**Provided material**
>>

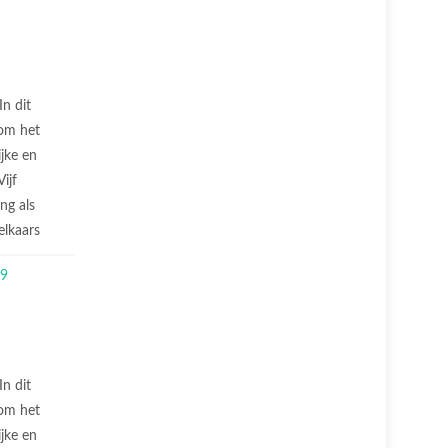
In dit
 om het
jke en
ijf
ng als
elkaars
In dit
 om het
jke en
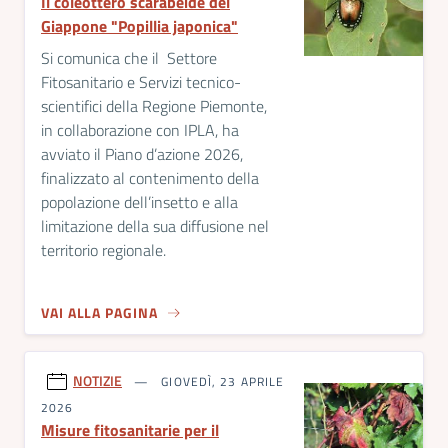
Il coleottero scarabeide del
Giappone "Popillia japonica"
Si comunica che il Settore
Fitosanitario e Servizi tecnico-
scientifici della Regione Piemonte,
in collaborazione con IPLA, ha
avviato il Piano d’azione 2026,
finalizzato al contenimento della
popolazione dell’insetto e alla
limitazione della sua diffusione nel
territorio regionale.
VAI ALLA PAGINA
NOTIZIE
GIOVEDÌ, 23 APRILE
2026
Misure fitosanitarie per il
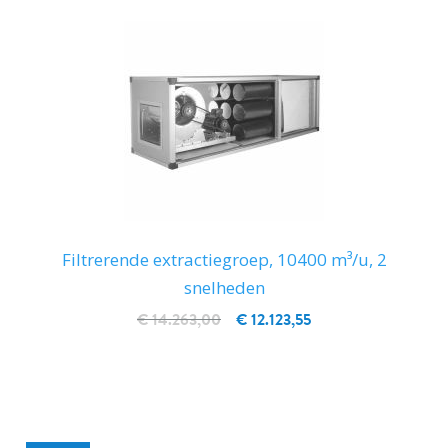
Filtrerende extractiegroep, 10400 m³/u, 2
snelheden
€ 14.263,00
€ 12.123,55
IN WINKELWAGEN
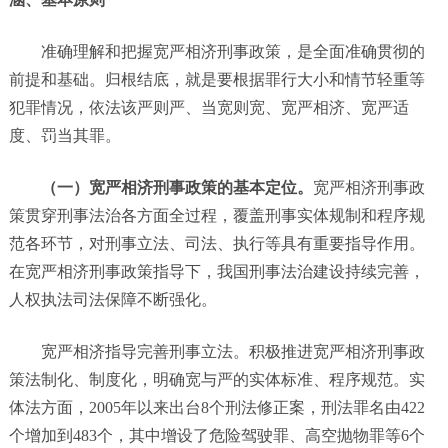
准确理解和把握宽严相济刑事政策，是全面准确贯彻的
前提和基础。归根结底，就是要根据罪行大小和情节轻重等
犯罪情况，依法该严则严、当宽则宽、宽严相济、宽严适
度、罚当其罪。
（一）宽严相济刑事政策的基本定位。
宽严相济刑事政
策贯穿刑事法治各方面全过程，覆盖刑事实体规制和程序规
范各环节，对刑事立法、司法、执行等具有重要指导作用。
在宽严相济刑事政策指导下，我国刑事法治建设持续完善，
人权执法司法保障不断强化。
宽严相济指导完善刑事立法。积极推进宽严相济刑事政
策法制化、制度化，明确宽与严的实体标准、程序规范。实
体法方面，2005年以来出台8个刑法修正案，刑法罪名由422
个增加到483个，其中增设了危险驾驶罪、高空抛物罪等6个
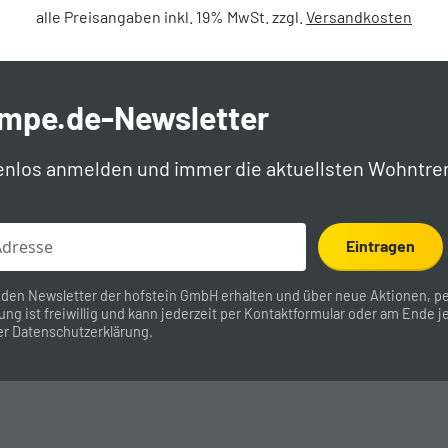
alle Preisangaben inkl. 19% MwSt. zzgl.
Versandkosten
ampe.de-Newsletter
enlos anmelden und immer die aktuellsten Wohntre
Eintragen
 den Newsletter der hofstein GmbH erhalten und über neue Aktionen, pe
ung ist freiwillig und kann jederzeit per
Kontaktformular
oder am Ende je
er
Datenschutzerklärung
.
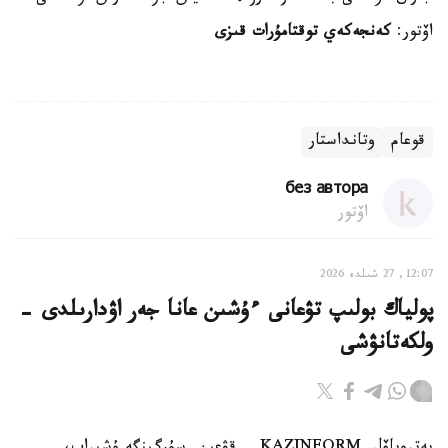
اۆتور:
كەنجەكەي توقتامۇرات قىزى
قوعام
وتانداستار
без автора
اۆتور
12:07, 27 شىلدە 2026
پولياك بولىپ تۋعانى ءۇشىن عانا جەر اۋدارىلدى -
ولكەتانۋشى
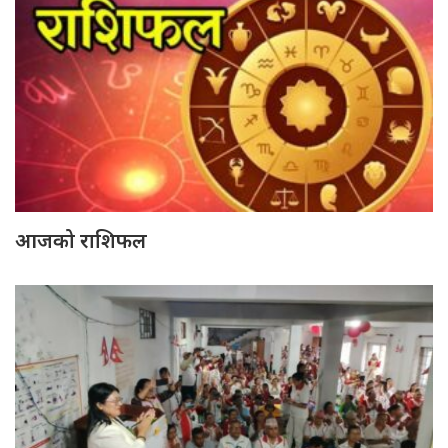
आजको राशिफल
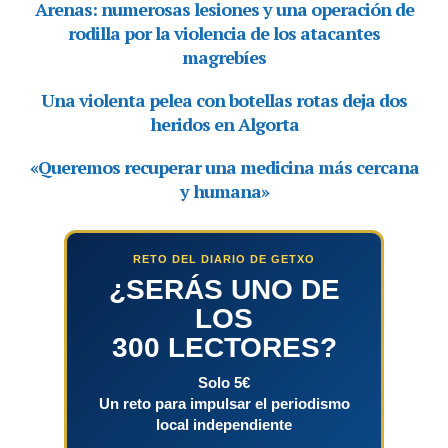
RETO DEL DIARIO DE GETXO
¿SERÁS UNO DE
LOS
300 LECTORES?
Solo 5€
Un reto para impulsar el periodismo
local independiente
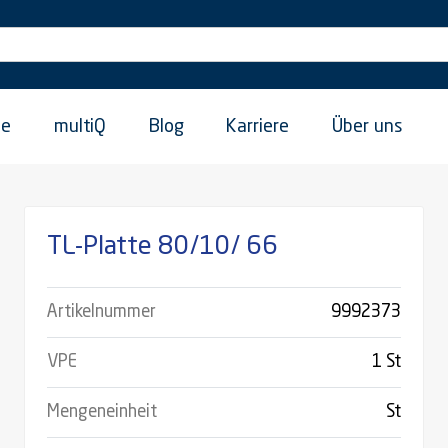
ie
multiQ
Blog
Karriere
Über uns
TL-Platte 80/10/ 66
Artikelnummer
9992373
VPE
1 St
Mengeneinheit
St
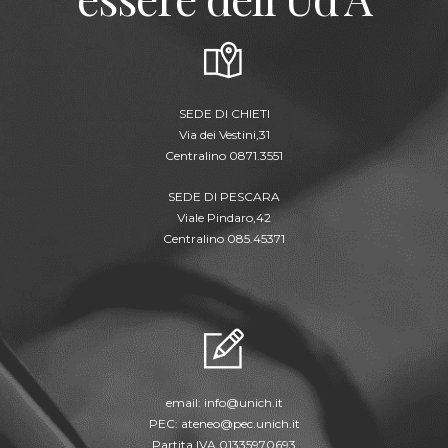
SEDE DI CHIETI
Via dei Vestini,31
Centralino 0871.3551
SEDE DI PESCARA
Viale Pindaro,42
Centralino 085.45371
email:
info@unich.it
PEC:
ateneo@pec.unich.it
Partita IVA 01335970693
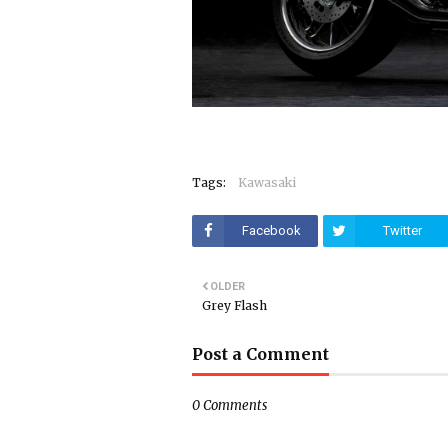
Tags:
Kawasaki
Facebook
Twitter
OLDER
Grey Flash
Post a Comment
0 Comments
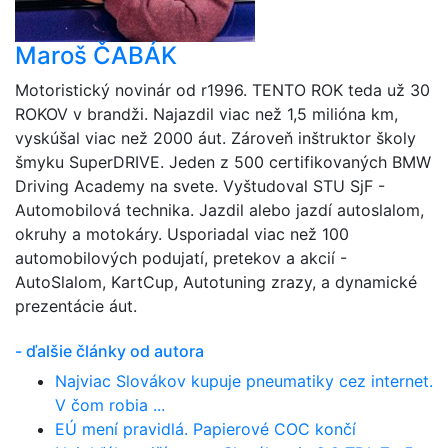
Maroš ČABÁK
Motoristický novinár od r1996. TENTO ROK teda už 30
ROKOV v brandži. Najazdil viac než 1,5 milióna km,
vyskúšal viac než 2000 áut. Zároveň inštruktor školy
šmyku SuperDRIVE. Jeden z 500 certifikovaných BMW
Driving Academy na svete. Vyštudoval STU SjF -
Automobilová technika. Jazdil alebo jazdí autoslalom,
okruhy a motokáry. Usporiadal viac než 100
automobilových podujatí, pretekov a akcií -
AutoSlalom, KartCup, Autotuning zrazy, a dynamické
prezentácie áut.
- ďalšie články od autora
Najviac Slovákov kupuje pneumatiky cez internet.
V čom robia ...
EÚ mení pravidlá. Papierové COC končí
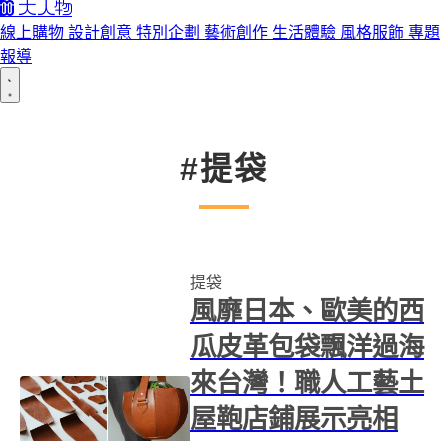
線上購物
設計創意
特別企劃
藝術創作
生活體驗
風格服飾
專題
報導
#提袋
提袋
風靡日本、歐美的西
瓜皮革包袋飄洋過海
來台灣！職人工藝土
屋鞄店鋪展示亮相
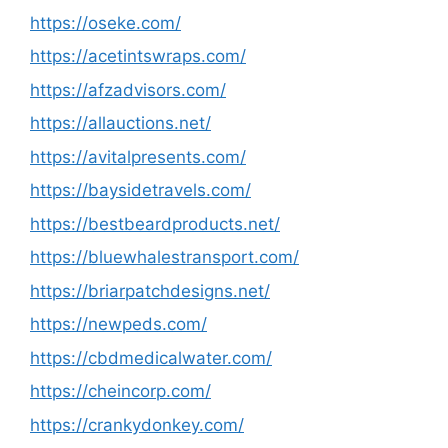
https://oseke.com/
https://acetintswraps.com/
https://afzadvisors.com/
https://allauctions.net/
https://avitalpresents.com/
https://baysidetravels.com/
https://bestbeardproducts.net/
https://bluewhalestransport.com/
https://briarpatchdesigns.net/
https://newpeds.com/
https://cbdmedicalwater.com/
https://cheincorp.com/
https://crankydonkey.com/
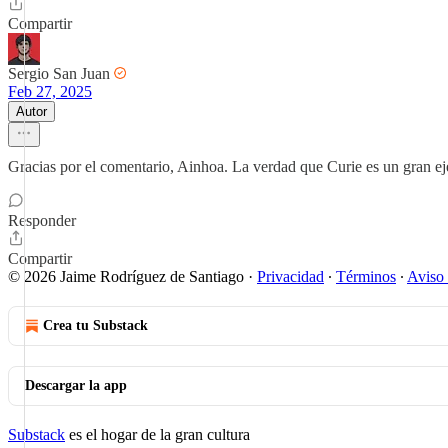
Compartir
Sergio San Juan
Feb 27, 2025
Autor
Gracias por el comentario, Ainhoa. La verdad que Curie es un gran ej
Responder
Compartir
© 2026 Jaime Rodríguez de Santiago
·
Privacidad
∙
Términos
∙
Aviso 
Crea tu Substack
Descargar la app
Substack
es el hogar de la gran cultura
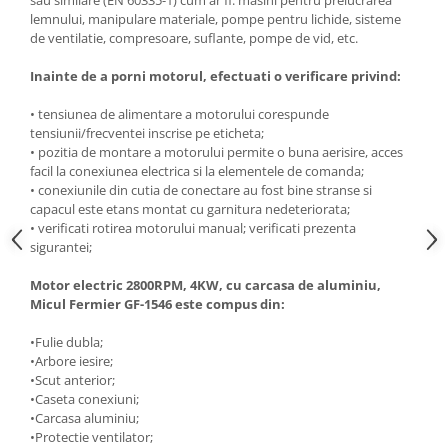
lemnului, manipulare materiale, pompe pentru lichide, sisteme
Masini de spalat vase incorporabile
de ventilatie, compresoare, suflante, pompe de vid, etc.
Masini de spalat vase
independente
Inainte de a porni motorul, efectuati o verificare privind:
Motoburghiu/Foreza pamant
• tensiunea de alimentare a motorului corespunde
Pachete Incorporabile
tensiunii/frecventei inscrise pe eticheta;
• pozitia de montare a motorului permite o buna aerisire, acces
Pirostrii & Arzatoare
facil la conexiunea electrica si la elementele de comanda;
Plasa umbrire
• conexiunile din cutia de conectare au fost bine stranse si
capacul este etans montat cu garnitura nedeteriorata;
Pompe de stropit
• verificati rotirea motorului manual; verificati prezenta
sigurantei;
Radiatoare
Semanatoare,Plantatoare
Motor electric 2800RPM, 4KW, cu carcasa de aluminiu,
Micul Fermier GF-1546 este compus din:
Sere
Sobe pe gaz & electrice
•Fulie dubla;
•Arbore iesire;
Suflante & Aspiratoare
•Scut anterior;
•Caseta conexiuni;
Aspiratoare
•Carcasa aluminiu;
Suflante Frunze
•Protectie ventilator;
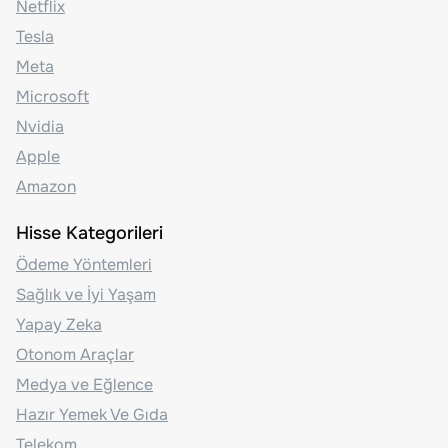
Netflix
Tesla
Meta
Microsoft
Nvidia
Apple
Amazon
Hisse Kategorileri
Ödeme Yöntemleri
Sağlık ve İyi Yaşam
Yapay Zeka
Otonom Araçlar
Medya ve Eğlence
Hazır Yemek Ve Gıda
Telekom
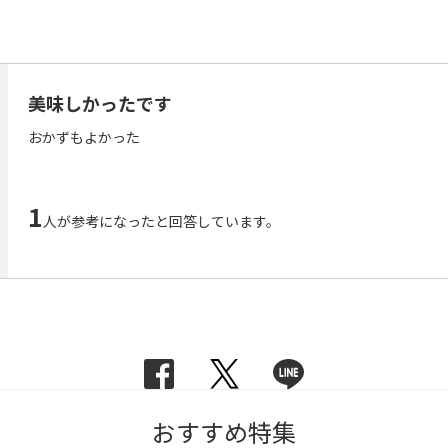
美味しかったです
おかずもよかった
1
人が参考になったと回答しています。
おすすめ特集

<<

**Goal of the exercise**
Each line above should be returned exactly as it stands, minus any pictures.

**Answer to the exercise**
In dit
 om het
jke en
ijf
ng als
elkaars
In dit
 om het
jke en
Il coleottero scarabeide del
Giappone "Popillia japonica"
Si comunica che il Settore
Fitosanitario e Servizi tecnico-
scientifici della Regione Piemonte,
in collaborazione con IPLA, ha
avviato il Piano d’azione 2026,
finalizzato al contenimento della
popolazione dell’insetto e alla
limitazione della sua diffusione nel
territorio regionale.
VAI ALLA PAGINA
NOTIZIE
GIOVEDÌ, 23 APRILE
2026
Misure fitosanitarie per il
Filtrerende extractiegroep, 10400 m³/u, 2
snelheden
€ 14.263,00
€ 12.123,55
IN WINKELWAGEN
准确理解和把握宽严相济刑事政策，是全面准确贯彻的
前提和基础。归根结底，就是要根据罪行大小和情节轻重等
犯罪情况，依法该严则严、当宽则宽、宽严相济、宽严适
度、罚当其罪。
（一）宽严相济刑事政策的基本定位。
宽严相济刑事政
策贯穿刑事法治各方面全过程，覆盖刑事实体规制和程序规
范各环节，对刑事立法、司法、执行等具有重要指导作用。
在宽严相济刑事政策指导下，我国刑事法治建设持续完善，
人权执法司法保障不断强化。
宽严相济指导完善刑事立法。积极推进宽严相济刑事政
策法制化、制度化，明确宽与严的实体标准、程序规范。实
体法方面，2005年以来出台8个刑法修正案，刑法罪名由422
个增加到483个，其中增设了危险驾驶罪、高空抛物罪等6个
alle Preisangaben inkl. 19% MwSt. zzgl.
Versandkosten
ampe.de-Newsletter
enlos anmelden und immer die aktuellsten Wohntre
Eintragen
 den Newsletter der hofstein GmbH erhalten und über neue Aktionen, pe
ung ist freiwillig und kann jederzeit per
Kontaktformular
oder am Ende je
er
Datenschutzerklärung
.
اۆتور:
كەنجەكەي توقتامۇرات قىزى
قوعام
وتانداستار
без автора
اۆتور
12:07, 27 شىلدە 2026
پولياك بولىپ تۋعانى ءۇشىن عانا جەر اۋدارىلدى -
ولكەتانۋشى
आजको राशिफल
RETO DEL DIARIO DE GETXO
¿SERÁS UNO DE
LOS
300 LECTORES?
Solo 5€
Un reto para impulsar el periodismo
local independiente
ie
multiQ
Blog
Karriere
Über uns
TL-Platte 80/10/ 66
Artikelnummer
9992373
VPE
1 St
Mengeneinheit
St
SEDE DI CHIETI
Via dei Vestini,31
Centralino 0871.3551
SEDE DI PESCARA
Viale Pindaro,42
Centralino 085.45371
email:
info@unich.it
PEC:
ateneo@pec.unich.it
Partita IVA 01335970693
Tags:
Kawasaki
Facebook
Twitter
OLDER
Grey Flash
Post a Comment
0 Comments
Maroš ČABÁK
Motoristický novinár od r1996. TENTO ROK teda už 30
ROKOV v brandži. Najazdil viac než 1,5 milióna km,
vyskúšal viac než 2000 áut. Zároveň inštruktor školy
šmyku SuperDRIVE. Jeden z 500 certifikovaných BMW
Driving Academy na svete. Vyštudoval STU SjF -
Automobilová technika. Jazdil alebo jazdí autoslalom,
okruhy a motokáry. Usporiadal viac než 100
automobilových podujatí, pretekov a akcií -
AutoSlalom, KartCup, Autotuning zrazy, a dynamické
prezentácie áut.
- ďalšie články od autora
Najviac Slovákov kupuje pneumatiky cez internet.
V čom robia ...
EÚ mení pravidlá. Papierové COC končí
線上購物
設計創意
特別企劃
藝術創作
生活體驗
風格服飾
專題
報導
#提袋
提袋
風靡日本、歐美的西
瓜皮革包袋飄洋過海
來台灣！職人工藝土
屋鞄店鋪展示亮相
https://oseke.com/
https://acetintswraps.com/
https://afzadvisors.com/
https://allauctions.net/
https://avitalpresents.com/
https://baysidetravels.com/
https://bestbeardproducts.net/
https://bluewhalestransport.com/
https://briarpatchdesigns.net/
https://newpeds.com/
https://cbdmedicalwater.com/
https://cheincorp.com/
https://crankydonkey.com/
Compartir
Sergio San Juan
Feb 27, 2025
Autor
Gracias por el comentario, Ainhoa. La verdad que Curie es un gran ej
Responder
Compartir
© 2026 Jaime Rodríguez de Santiago
·
Privacidad
∙
Términos
∙
Aviso 
Crea tu Substack
Descargar la app
Substack
es el hogar de la gran cultura
lemnului, manipulare materiale, pompe pentru lichide, sisteme
Masini de spalat vase incorporabile
de ventilatie, compresoare, suflante, pompe de vid, etc.
Masini de spalat vase
independente
Inainte de a porni motorul, efectuati o verificare privind:
Motoburghiu/Foreza pamant
• tensiunea de alimentare a motorului corespunde
Pachete Incorporabile
tensiunii/frecventei inscrise pe eticheta;
• pozitia de montare a motorului permite o buna aerisire, acces
Pirostrii & Arzatoare
facil la conexiunea electrica si la elementele de comanda;
Plasa umbrire
• conexiunile din cutia de conectare au fost bine stranse si
capacul este etans montat cu garnitura nedeteriorata;
Pompe de stropit
• verificati rotirea motorului manual; verificati prezenta
sigurantei;
Radiatoare
Semanatoare,Plantatoare
Motor electric 2800RPM, 4KW, cu carcasa de aluminiu,
Micul Fermier GF-1546 este compus din:
Sere
Sobe pe gaz & electrice
•Fulie dubla;
•Arbore iesire;
Suflante & Aspiratoare
•Scut anterior;
•Caseta conexiuni;
Aspiratoare
•Carcasa aluminiu;
Suflante Frunze
•Protectie ventilator;
Netflix
Tesla
Meta
Microsoft
Nvidia
Apple
Amazon
Hisse Kategorileri
Ödeme Yöntemleri
Sağlık ve İyi Yaşam
Yapay Zeka
Otonom Araçlar
Medya ve Eğlence
Hazır Yemek Ve Gıda
Telekom
美味しかったです
おかずもよかった
1
人が参考になったと回答しています。
おすすめ特集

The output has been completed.